The book provides a good introduction to the themes and ideas behind Life Coaching and is very readable. In particular it introduces concepts of trust, values and the TGROW model in a way that is easily digested. However, the book is lightweight in both theory and application - and as such acts more as an appetiser to the subject of life coaching. Unfortunately it is priced as if it were offering more than this but a main meal it is most certainly not! It represents poor value for money when compared to books by John Whitmore and Julie Starr.
Keep that Band Wagon rolling
I too am amazed at the amount of positive reviews this feeble offering attracted - I can only guess that that they are written by fellow life coaches after recieving a free copy.

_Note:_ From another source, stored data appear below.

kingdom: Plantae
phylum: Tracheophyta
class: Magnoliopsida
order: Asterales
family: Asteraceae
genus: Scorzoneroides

I think the author must have run pretty fast to catch up with this band wagon, but to be honest she needn't have bothered, it offers nothing new nor does it present it's old and tired message in a new or useable way.
It's been a long while since anybody wrote anything new about Life Coaching and this book certainly doesn't add anything useful to the huge amount of material already out there. Just the predictable superficial and shallow cliche glossed over and tarted up.
Eyebrow raising reviews
I sit here staring in disbelief at my monitor. The plethora of positive reviews for this book is as staggering as it is disproportionate.
If you are a buyer considering purchasing this book on the basis of the average star rating,
What really takes the biscuit is that very few of the reviews actually give an insight into the book and actual pragmatic experiences that were gleaned from it. If all of this isn't enough to make you raise the proverbial eyebrow, then it's either down to my cynicism or your gullibility.
Here are my insights: this is a book which is fabulously glossy with a highly presentable sense of style and colour. But beyond that it's pretty much useless. I agree with another (one of few) reviewerS who said that it seems to principally consist of naff positive thinking techniques and pseudoscientific diagrams/planners.
I'm not questioning Pam Richardson's capabilities as a life coach; there's every possibility that life coaching is very effective on a vis-a-vis consultation basis. But knowing the kind of people who will consider purchasing a book such as this, I feel I cannot consent to a recommendation. I think it's fairly expensive considering the canonical books and other up-and-comers such as Bate, Heppell and Beauchamp are all going for cheaper (and provide a better read).
If you're in the whole life coach business, then this book will probably be useful as a manual. If you're in the whole LIFE business, this book will leave you feeling very flat.